PAGE EXCERPT>
* * * * * * * * *

7.330   Form of Certificate of Reg­istration, Term.

(1)  The city administrator shall pre­scribe the form of the certi­ficate of regis­tration.  Each certificate shall have the following print­ed prominently thereon: "The issuance of this certificate of registra­tion is not an endorse­ment by the city of Lafayette or any of its officers or employ­ees." Each certificate of registration shall bear a registration number which is the same as the file containing the regis­tration statement filed by the registrant.
(2)  Every certificate of registration issued by the city administrator shall contain a termination date upon which the certificate shall expire, which date shall be the termi­nation of the solicitation period specified in the registra­tion statement or one year from the date of issu­ance, whichever is less.
(3)  The certificate of registration shall contain a list of the acts prohibited by sec­tions 7.300 to 7.340.

 

7.335   No Solicitation Sign.

(1)  If an occupant real property cho­oses to not invite solicitors onto their proper­ty, the occupant may post a "No Solicitation" sign pursuant to this section.  The effect of the posting of such a sign is to express the refusal of the occupant to grant consent to any person to enter their real property to solicit, except to those persons exempt from these pro­visions by subsection (4) of sec­tion 7.315.
(2)  Signs posted pursuant to this section shall be posted on or near the bound­aries of the property at the normal points of entry, and
(a)  Signs must be no smaller than six inches in height by eight inches in width; and
(b)  Signs must contain the words "No Solicitation" and the refer­ence "sec­tions 7.300 to 7.340 Lafayette Mun­icipal Code" in charac­ters no less than one‑­half inch­es in height.
(3)  For real property possessing no apparent barriers to entry at the boun­d­aries of the property which limit access to the primary entrance of a structure locat­ed on the prop­erty, placement of the sign at the primary entrance to the struc­ture constitutes compli­ance with this sec­tion.

 

7.340   Evidentiary Matters.

(1)  It shall be prima facie evidence of a violation of paragraph (c) of subsec­tion (1) of section 7.310 if written mat­er­ial is found on real property upon which a sign conform­ing to the require­ments of section 7.335 has been posted.  The person responsible for such written mater­ial shall be the person identified in the written material as its propo­nent, spon­sor, distrib­utor or potential benefi­ciary of the com­munication conveyed.
(2)  For the purposes of para­graphs (e) and (i) of subsec­tion (1) of sec­tion 7.310, if a person solicits on behalf of a per­son registered pursuant to section 7.320, it is presumed that the person registered allowed, suffered or permitted the solicitation.

 

SOCIAL GAMING

 

7.375   Prohibited Gaming.  Except as provid­         ed in section 7.380, no person shall engage in social games or gambling within the city.

 

7.380   Exceptions.

(1)  Charitable, fraternal, nonprofit civic associations and religious organiza­tions may engage in social games where no house player, house bank or house odds exist and there is no house income from the operation of the social games.

* * * * * * * * *

WHAT THE TASK ASKS> Extend the Lafayette code excerpt from its last sentence onward. The listing that follows is separate material, apart from the Lafayette code excerpt.

DATA EXTRACT>
* * * * * * * * *

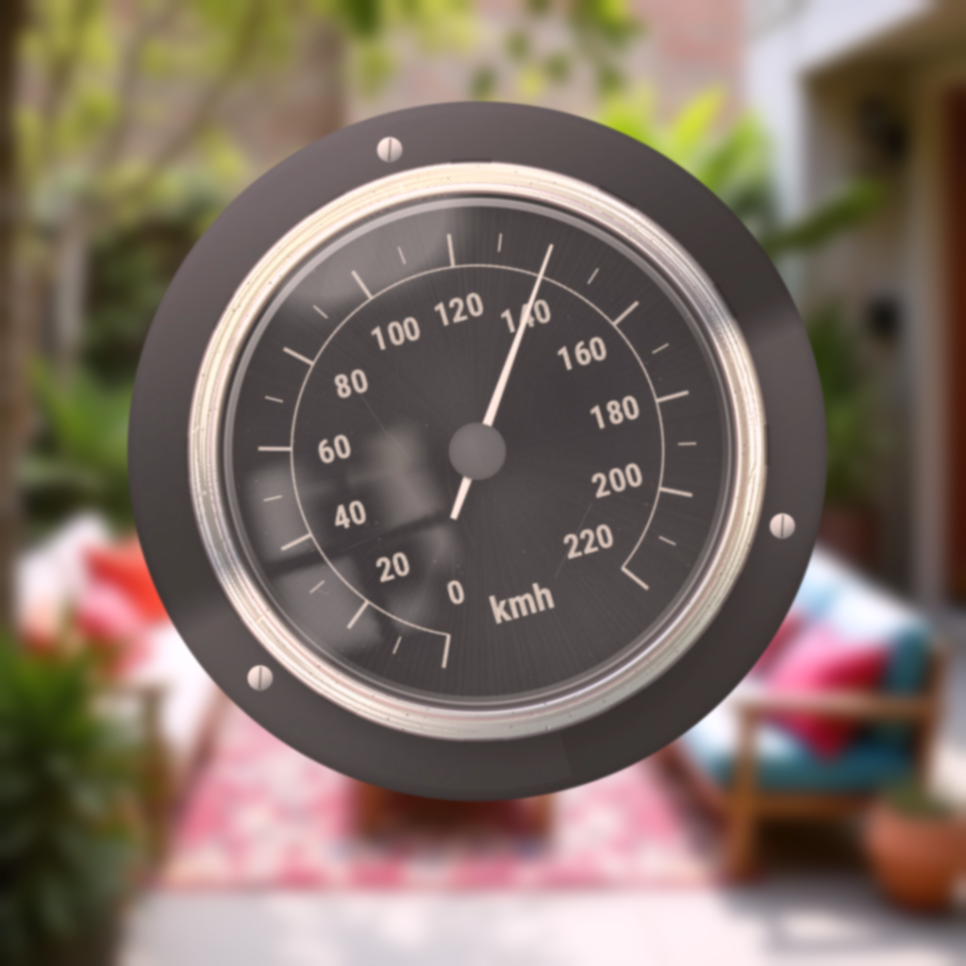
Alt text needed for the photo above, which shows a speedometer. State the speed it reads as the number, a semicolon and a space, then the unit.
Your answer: 140; km/h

* * * * * * * * *

RESULT OF THE EXERCISE>
(2)  Charitable, fraternal and reli­gious organizations may operate bingo, lotto or raffles in compliance with ORS 167.118 and when licensed to operate such games pur­suant to ORS 167.118, 464.250 to 464.380, 464.420 and 464.450 to 464.530.

 

7.385   Definitions.  The definitions in ORS 167.117 are applicable to sections 7.375 and 7.380.

 

BUSINESS PRIVILEGE TAX—NATUR-AL GAS SUPPLIERS

 

7.400   Definitions.  As used in sections 7.400          to 7.445, the following mean:

Bridge.  Includes a structure erect­ed within the city to facilitate the crossing of a river, stream, ditch, ravine or other place, but does not include a cul­vert.
Gas mains.  Includes all gas trans­mission and distribution facilities located on or under any street, bridge or public place within the city.
Natural gas supplier.  Any person who makes natural gas avail­able for use within the city or who oper­ates a natural gas distribution system within the city.
Public place.  Includes any dedicat­ed or city‑owned park, place or grounds within the city that is open to the public but does not include a street or bridge.
Street.  Includes a street, alley, ave­nue, road, boulevard, thorough­fare or public highway within the city, but does not include a bridge.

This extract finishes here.